Selected text

--------

However I do miss some of the niche subreddits that got reasonable activity on Reddit and absolutely zero activity here. They were my favourite part of Reddit.
I'd take more activity in those niche places, but I don't miss the addiction I had.
Spez let me go cold turkey for a while. Thanks (fuck) Spez.
Yep
I just wish it had more diversity.
Everyone's a white 40-year-old born male Linux admin in here.
Hey! I'm a white 30-year-old born female Linux user, clearly Lemmy is burgeoning with diversity!
There's plenty of diversity if you join boards focused on them, like LGBTQ communities. I think the defaults just lean excessively into the demographic you described.
Who tf is born 40 years old???
It happen to me, pixelfed, dedicated networks about history... And nothing happen... And I'm about of 3 years active in fediverse
dedicated networks about history
What are those?
historians.social
I worry sometimes that the reddit exodus brought mostly bellyachers.
The sheer boringness of these repeated questions about the size, growth, health of the fediverse.
Fuck metrics. Jesus, do you mot get it at all?
.world is no different than reddit so you shouldn't expect any improvement there.
for me the lemmyverse is better so far than reddit, x, or facebook but that's because i spend most of my time away from the diet reddit lemmyverse instances; maybe that'll work for you too.
I used reddit for two things: news, and niche subcommunities around small hobbies and fandoms.
We've got the former here, but I donβt know if we'd ever have enough of a critical mass to sustain the latter. And that sucks for me, because I no longer have a good space for that stuff, but I still don't ever want to go back to reddit now.
The "threadiverse" (i.e. lemmy-compatible communities), yeah. There are still many topics that I would find interesting to discuss, but that nobody talks about here; to the extent that there are communities for them, they get very little activity.
The microblogging fediverse (mastodon-compatible), I think, is popular enough by now, I have no real desire to see even more activity there, can hardly keep up with what I'm currently following there and currently tend to unfollow more accounts than I start following.
I like it. There is good engagement. 10 to 20 comments on a post is enough for me to move on to the next post
Use the site less frequently and you will discover more content each time you come. I kind of like how it moves slower.

--------

Action item A
In the discussion of fediverse activity, what two things does one commenter say they used Reddit for?
Action item B
Continue the discussion of fediverse activity from its last comment.
The rows come from a separate source, not from the text above.

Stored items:
--------

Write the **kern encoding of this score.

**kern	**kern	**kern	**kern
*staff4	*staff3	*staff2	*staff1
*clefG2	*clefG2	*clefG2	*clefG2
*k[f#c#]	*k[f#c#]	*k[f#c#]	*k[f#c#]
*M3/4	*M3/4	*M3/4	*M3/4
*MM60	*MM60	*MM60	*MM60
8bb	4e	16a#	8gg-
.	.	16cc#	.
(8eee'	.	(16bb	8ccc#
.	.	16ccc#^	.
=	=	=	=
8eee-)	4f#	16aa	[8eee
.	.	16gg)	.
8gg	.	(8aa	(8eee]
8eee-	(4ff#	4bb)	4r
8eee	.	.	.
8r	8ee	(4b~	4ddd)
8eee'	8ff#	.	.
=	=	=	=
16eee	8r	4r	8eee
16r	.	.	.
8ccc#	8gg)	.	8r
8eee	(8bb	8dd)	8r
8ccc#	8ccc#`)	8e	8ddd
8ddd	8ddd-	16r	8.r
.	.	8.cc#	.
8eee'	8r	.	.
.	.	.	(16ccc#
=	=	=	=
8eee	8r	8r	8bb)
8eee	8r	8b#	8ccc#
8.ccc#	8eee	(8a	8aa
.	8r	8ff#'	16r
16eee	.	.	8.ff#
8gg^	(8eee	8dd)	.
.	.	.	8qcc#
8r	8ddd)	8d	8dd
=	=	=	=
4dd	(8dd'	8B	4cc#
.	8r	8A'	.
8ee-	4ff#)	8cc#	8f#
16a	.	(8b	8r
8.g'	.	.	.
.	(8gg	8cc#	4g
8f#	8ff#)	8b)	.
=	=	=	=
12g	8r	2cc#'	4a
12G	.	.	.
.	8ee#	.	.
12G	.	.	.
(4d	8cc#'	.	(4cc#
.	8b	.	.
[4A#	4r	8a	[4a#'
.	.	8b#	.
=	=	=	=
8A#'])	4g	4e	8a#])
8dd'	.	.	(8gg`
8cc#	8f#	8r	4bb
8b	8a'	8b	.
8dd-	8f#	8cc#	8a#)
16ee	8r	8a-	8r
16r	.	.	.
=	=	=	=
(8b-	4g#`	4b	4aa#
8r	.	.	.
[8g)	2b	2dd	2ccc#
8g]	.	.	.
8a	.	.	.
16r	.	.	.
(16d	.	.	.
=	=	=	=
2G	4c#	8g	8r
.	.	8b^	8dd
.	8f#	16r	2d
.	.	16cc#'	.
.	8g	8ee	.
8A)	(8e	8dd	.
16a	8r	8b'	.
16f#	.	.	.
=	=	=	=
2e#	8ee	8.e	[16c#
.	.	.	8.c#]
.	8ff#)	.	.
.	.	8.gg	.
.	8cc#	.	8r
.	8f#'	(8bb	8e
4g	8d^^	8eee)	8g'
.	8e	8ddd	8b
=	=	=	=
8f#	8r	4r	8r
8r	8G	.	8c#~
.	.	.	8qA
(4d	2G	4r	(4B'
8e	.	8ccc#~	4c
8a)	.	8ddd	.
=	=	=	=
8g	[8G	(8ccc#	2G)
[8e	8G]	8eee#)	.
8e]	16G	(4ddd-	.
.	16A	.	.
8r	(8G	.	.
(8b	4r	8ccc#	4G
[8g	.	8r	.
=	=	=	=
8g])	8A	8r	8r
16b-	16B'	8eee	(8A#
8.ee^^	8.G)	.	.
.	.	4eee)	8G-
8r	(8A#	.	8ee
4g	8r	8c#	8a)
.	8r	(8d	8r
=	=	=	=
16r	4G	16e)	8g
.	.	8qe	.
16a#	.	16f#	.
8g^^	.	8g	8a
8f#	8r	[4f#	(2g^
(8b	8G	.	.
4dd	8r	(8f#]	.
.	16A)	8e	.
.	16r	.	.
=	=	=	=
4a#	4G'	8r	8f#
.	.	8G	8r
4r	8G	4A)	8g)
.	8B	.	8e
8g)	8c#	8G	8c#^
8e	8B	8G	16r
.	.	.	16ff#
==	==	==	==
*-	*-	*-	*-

--------

Written reply A
News, and niche subcommunities around small hobbies and fandoms.

Written reply B
Of course, I want the fediverse to grow to. If it ever moves to fast I can always block lemmy.world and be crazy with my fellow dorks on lemmy.ml
Find a good instance, it's nice that way. Hexbear is really nice to browse locally, I'm sure there are other instances with active communities like that with good local feeds. The issue isn't with magnitude of people, but the activity levels of people, otherwise you get instances dominated by a few people similar to Reddit.
I've been on KBin Social, Lemmy World (least 2 dedicated accounts), KBin Run, Mastodon, Blue Sky .etc
Blue sky is not on the fediverse. They've decided to come up with their own federating system from the ground up, which I think kind of squandered what could have been a pivotal opportunity to help facilitate a mass exodus from Twitter, contributing to fragmentation and confusion.
But anyway. I think they intend to have their own version of federating soon but I don't think it's up and running yet.
They are not really allowing federation.
Details here: https://lemmy.ml/post/20064488
Thank you for that read. Seems to completely miss the point of federation. The core motivations related to improving choices about how user names and federation structure works, and forcing their domain to be the mandatory user facing side of the whole network could not possibly miss the point more except by being actually centralized. Mandatory firehose relays of the entire networds data that can't be federated or defederated that could be prohibitively costly to host?
And the complexities under the hood that attempt to square this circle are infinitely more confusing than explaining Mastodon instances.
Happy to help. Yes, that's pretty much the conclusion we made.
Seems to completely miss the point of federation.